Input below:
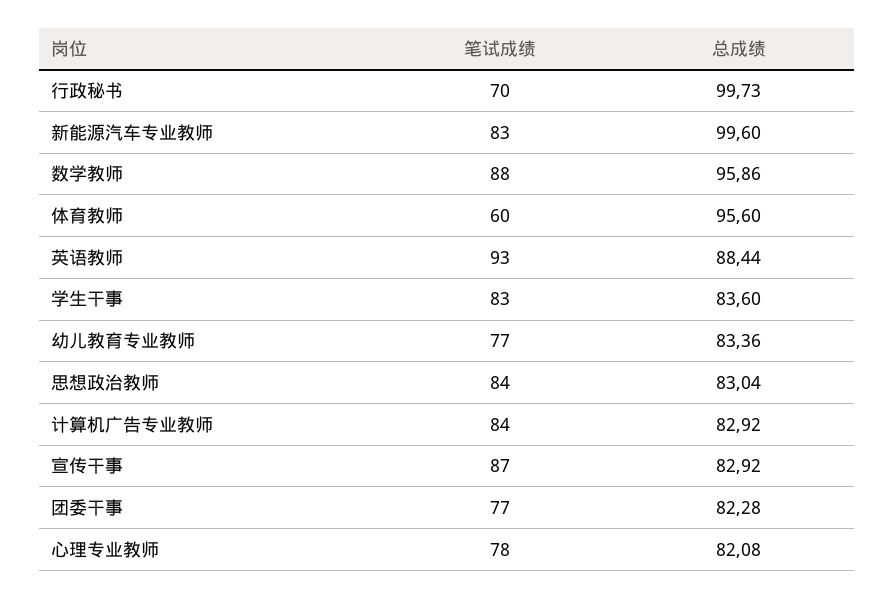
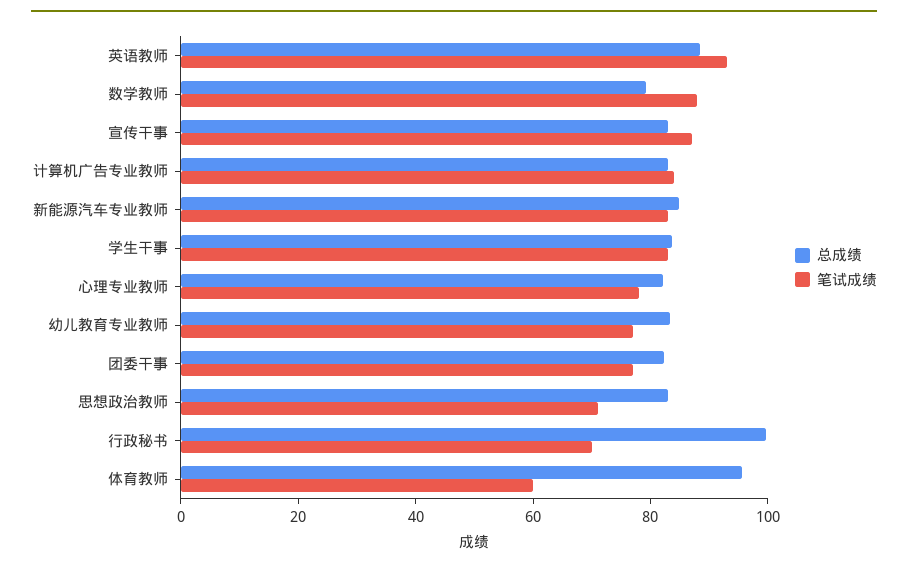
  {
    "笔试成绩": {
      "行政秘书": 70,
      "新能源汽车专业教师": 83,
      "数学教师": 88,
      "体育教师": 60,
      "英语教师": 93,
      "学生干事": 83,
      "幼儿教育专业教师": 77,
-     "思想政治教师": 84,
+     "思想政治教师": 70,
      "计算机广告专业教师": 84,
      "宣传干事": 87,
      "团委干事": 77,
      "心理专业教师": 78
    },
    "总成绩": {
      "行政秘书": 99.73,
-     "新能源汽车专业教师": 99.6,
+     "新能源汽车专业教师": 85,
-     "数学教师": 95.86,
+     "数学教师": 80,
      "体育教师": 95.6,
      "英语教师": 88.44,
      "学生干事": 83.6,
      "幼儿教育专业教师": 83.36,
      "思想政治教师": 83.04,
      "计算机广告专业教师": 82.92,
      "宣传干事": 82.92,
      "团委干事": 82.28,
      "心理专业教师": 82.08
    }
  }

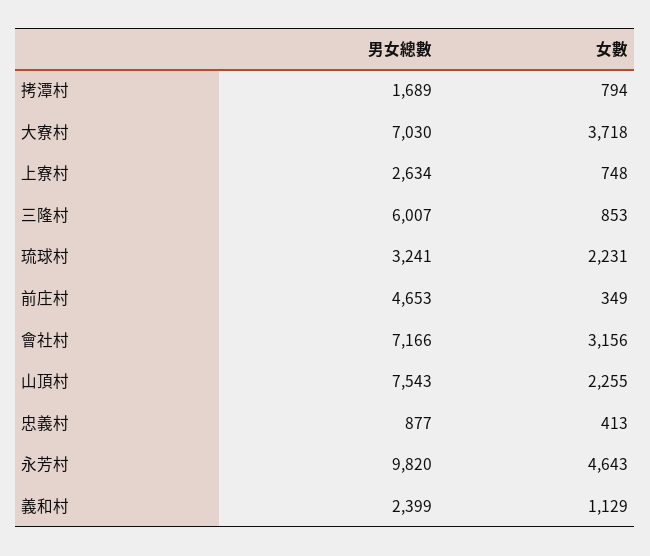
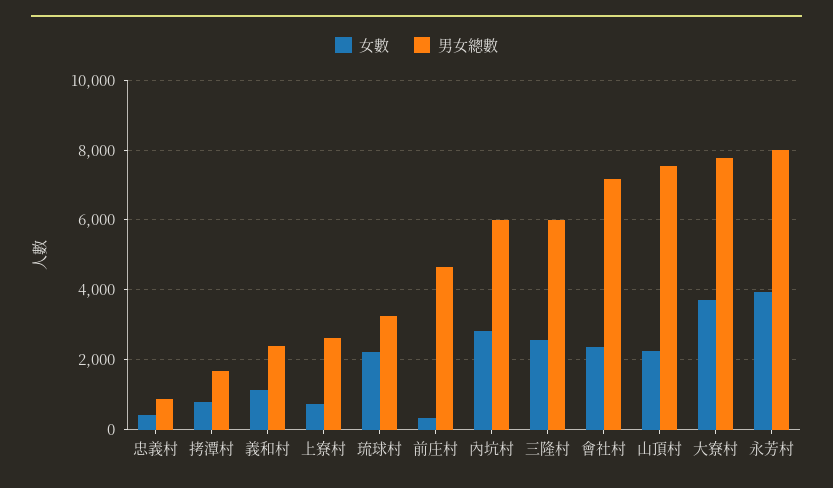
  {
    "男女總數": {
      "拷潭村": 1689,
-     "大寮村": 7030,
+     "大寮村": 7800,
      "上寮村": 2634,
      "三隆村": 6007,
      "琉球村": 3241,
      "前庄村": 4653,
      "會社村": 7166,
      "山頂村": 7543,
      "忠義村": 877,
-     "永芳村": 9820,
+     "永芳村": 8000,
-     "義和村": 2399
+     "義和村": 2399,
+     "內坑村": 6000
    },
    "女數": {
      "拷潭村": 794,
      "大寮村": 3718,
      "上寮村": 748,
-     "三隆村": 853,
+     "三隆村": 2600,
      "琉球村": 2231,
      "前庄村": 349,
-     "會社村": 3156,
+     "會社村": 2400,
      "山頂村": 2255,
      "忠義村": 413,
-     "永芳村": 4643,
+     "永芳村": 4000,
-     "義和村": 1129
+     "義和村": 1129,
+     "內坑村": 2800
    }
  }

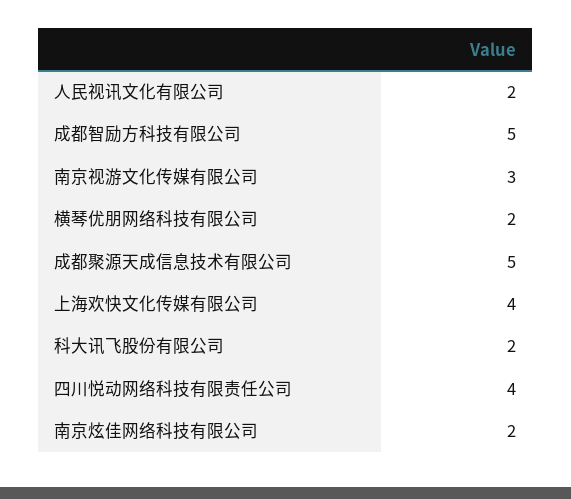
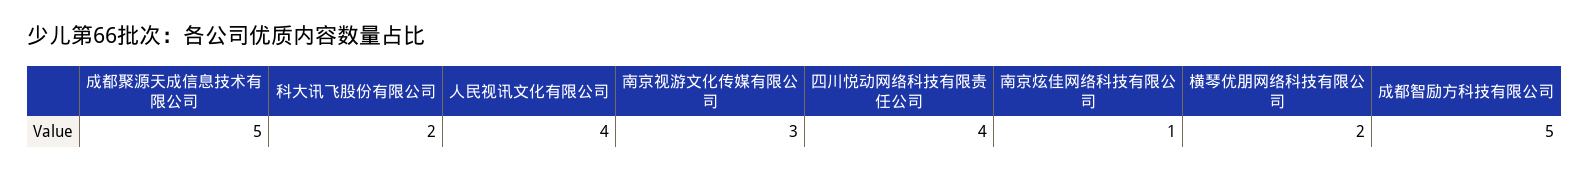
  {
-   "人民视讯文化有限公司": 2,
+   "人民视讯文化有限公司": 4,
    "成都智励方科技有限公司": 5,
    "南京视游文化传媒有限公司": 3,
    "横琴优朋网络科技有限公司": 2,
    "成都聚源天成信息技术有限公司": 5,
-   "上海欢快文化传媒有限公司": 4,
    "科大讯飞股份有限公司": 2,
    "四川悦动网络科技有限责任公司": 4,
-   "南京炫佳网络科技有限公司": 2
+   "南京炫佳网络科技有限公司": 1
  }

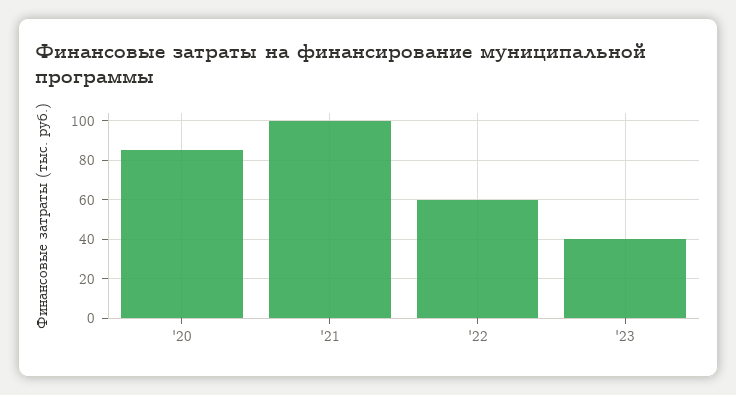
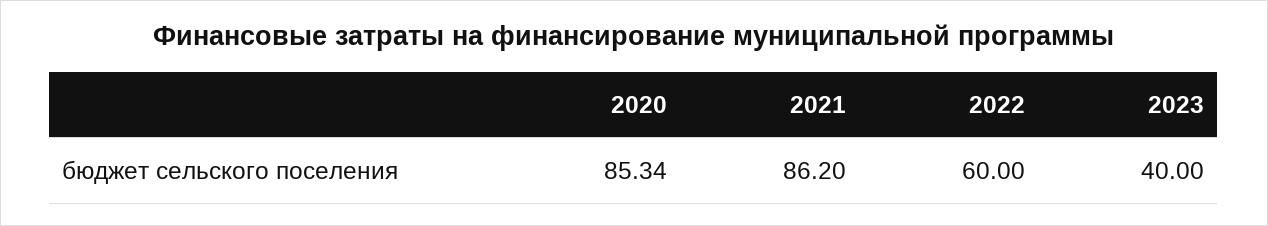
  {
    "'20": 85.34,
-   "'21": 100,
+   "'21": 86.2,
    "'22": 60,
    "'23": 40
  }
End of Input.
Your instructions:
Once the pictures are dropped, set down everything else in the records exactly.

Response for this exercise:
  {
    "笔试成绩": {
      "行政秘书": 70,
      "新能源汽车专业教师": 83,
      "数学教师": 88,
      "体育教师": 60,
      "英语教师": 93,
      "学生干事": 83,
      "幼儿教育专业教师": 77,
-     "思想政治教师": 84,
+     "思想政治教师": 70,
      "计算机广告专业教师": 84,
      "宣传干事": 87,
      "团委干事": 77,
      "心理专业教师": 78
    },
    "总成绩": {
      "行政秘书": 99.73,
-     "新能源汽车专业教师": 99.6,
+     "新能源汽车专业教师": 85,
-     "数学教师": 95.86,
+     "数学教师": 80,
      "体育教师": 95.6,
      "英语教师": 88.44,
      "学生干事": 83.6,
      "幼儿教育专业教师": 83.36,
      "思想政治教师": 83.04,
      "计算机广告专业教师": 82.92,
      "宣传干事": 82.92,
      "团委干事": 82.28,
      "心理专业教师": 82.08
    }
  }

  {
    "男女總數": {
      "拷潭村": 1689,
-     "大寮村": 7030,
+     "大寮村": 7800,
      "上寮村": 2634,
      "三隆村": 6007,
      "琉球村": 3241,
      "前庄村": 4653,
      "會社村": 7166,
      "山頂村": 7543,
      "忠義村": 877,
-     "永芳村": 9820,
+     "永芳村": 8000,
-     "義和村": 2399
+     "義和村": 2399,
+     "內坑村": 6000
    },
    "女數": {
      "拷潭村": 794,
      "大寮村": 3718,
      "上寮村": 748,
-     "三隆村": 853,
+     "三隆村": 2600,
      "琉球村": 2231,
      "前庄村": 349,
-     "會社村": 3156,
+     "會社村": 2400,
      "山頂村": 2255,
      "忠義村": 413,
-     "永芳村": 4643,
+     "永芳村": 4000,
-     "義和村": 1129
+     "義和村": 1129,
+     "內坑村": 2800
    }
  }

  {
-   "人民视讯文化有限公司": 2,
+   "人民视讯文化有限公司": 4,
    "成都智励方科技有限公司": 5,
    "南京视游文化传媒有限公司": 3,
    "横琴优朋网络科技有限公司": 2,
    "成都聚源天成信息技术有限公司": 5,
-   "上海欢快文化传媒有限公司": 4,
    "科大讯飞股份有限公司": 2,
    "四川悦动网络科技有限责任公司": 4,
-   "南京炫佳网络科技有限公司": 2
+   "南京炫佳网络科技有限公司": 1
  }

  {
    "'20": 85.34,
-   "'21": 100,
+   "'21": 86.2,
    "'22": 60,
    "'23": 40
  }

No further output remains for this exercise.